Sê todo em cada coisa. Põe quanto és
No mínimo que fazes.
Assim em cada lago a lua toda
Brilha, porque alta vive.”
Os que calam e os que se querem aproveitar da situação, precisam acordar. Os Iagos não costumam destruir só uma pessoa na vida. Eles vão caminhando e cortando por onde lhes for permitido. As pessoas precisam ser mais honestas umas com as outras e não permitir que os Iagos destruam sem limite na frente dos seus olhos. Acordem. Um dia serão vocês, vossos filhos, vossos netos. Eles não sabem parar. Vocês que precisam ajudar a dar os limites. Depois não digam que não foram avisados.
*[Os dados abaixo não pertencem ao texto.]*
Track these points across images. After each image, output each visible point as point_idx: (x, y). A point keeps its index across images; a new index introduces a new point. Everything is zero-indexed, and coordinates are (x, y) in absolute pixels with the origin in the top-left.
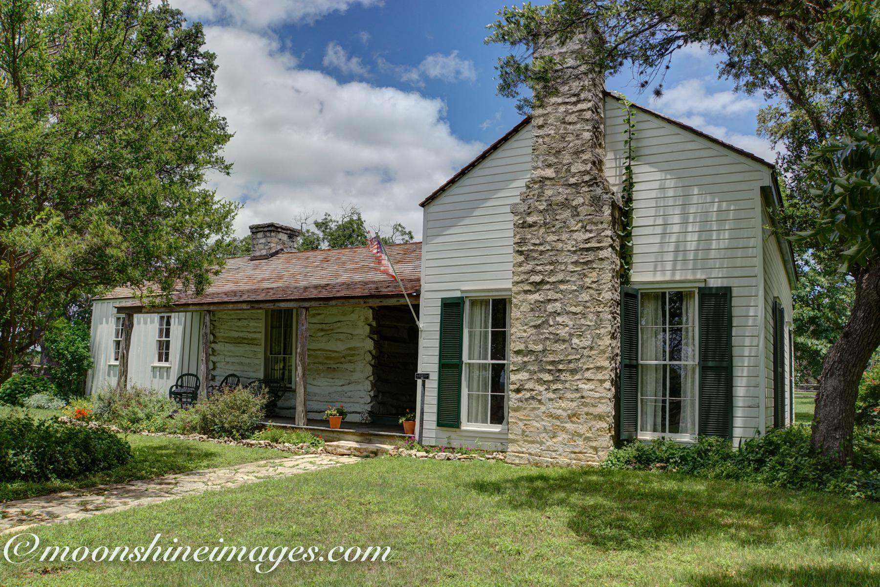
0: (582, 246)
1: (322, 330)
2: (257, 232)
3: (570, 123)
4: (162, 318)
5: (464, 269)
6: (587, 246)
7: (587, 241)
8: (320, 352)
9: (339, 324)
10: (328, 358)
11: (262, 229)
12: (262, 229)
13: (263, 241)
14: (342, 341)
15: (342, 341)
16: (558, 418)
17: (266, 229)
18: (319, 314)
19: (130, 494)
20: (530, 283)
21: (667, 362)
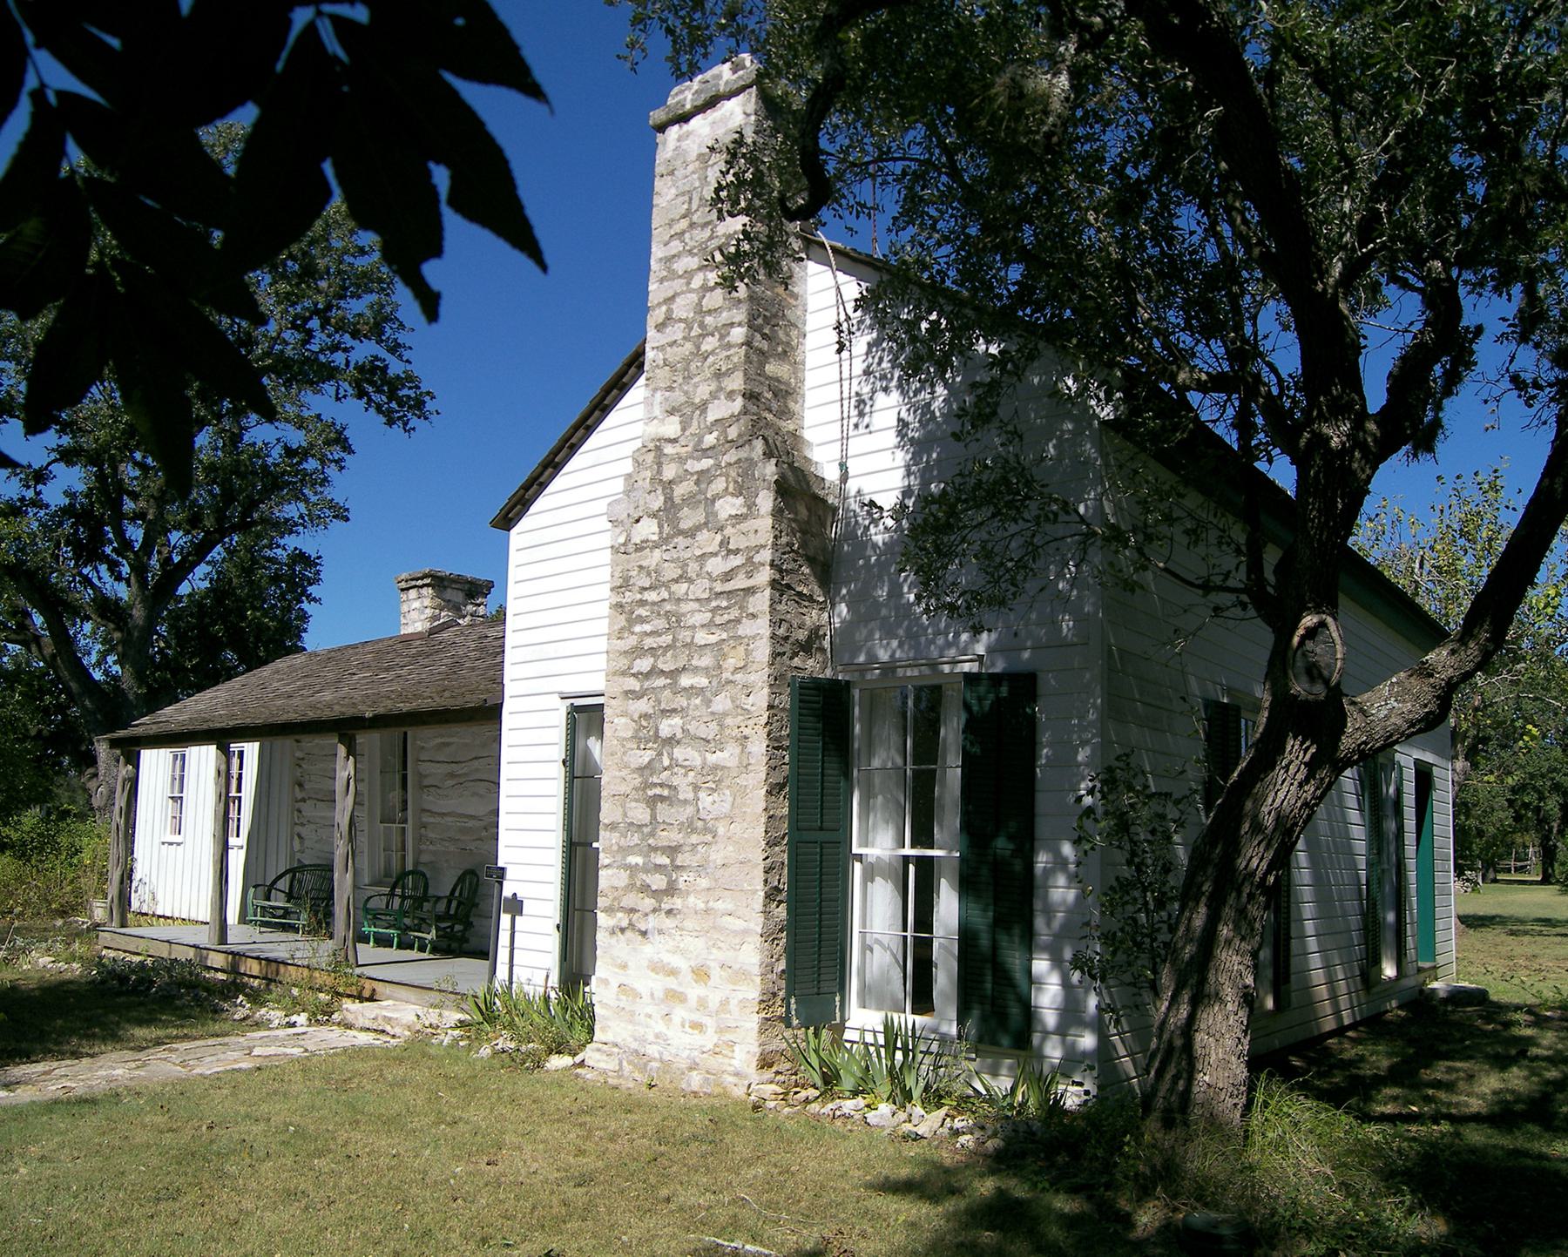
0: (719, 587)
1: (452, 775)
2: (408, 589)
3: (709, 312)
4: (175, 757)
5: (550, 650)
6: (729, 586)
7: (728, 576)
8: (450, 819)
9: (476, 763)
10: (463, 830)
11: (414, 583)
12: (414, 583)
13: (416, 604)
14: (481, 796)
15: (481, 796)
16: (673, 972)
17: (420, 583)
18: (448, 744)
19: (1558, 930)
20: (633, 675)
21: (908, 851)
Ana Santos, professora, jornalista
Informações sobre a peça de teatro:
https://www.tnsj.pt/pt/espetaculos/5735/otelo#synopsis
Encenação, cenografia e figurinos: Nuno Carinhas
Elenco: António Durães, Diana Sá, Dinarte Branco, Joana Carvalho, João Cardoso, Jorge Mota, Maria João Pinho, Paulo Freixinho, Pedro Almendra, Pedro Frias
Sinopse: Otelo, o Mouro de Veneza (no original, Othello, the Moor of Venice), é uma obra de William Shakespeare, escrita por volta do ano 1603. A história gira em torno de quatro personagens: Otelo (um general mouro que serve o reino de Veneza), sua esposa Desdêmona, seu tenente Cássio, e seu sub-oficial Iago. Por causa dos seus temas variados — racismo, amor, ciúme e traição - continua a desempenhar relevante papel para os dias atuais.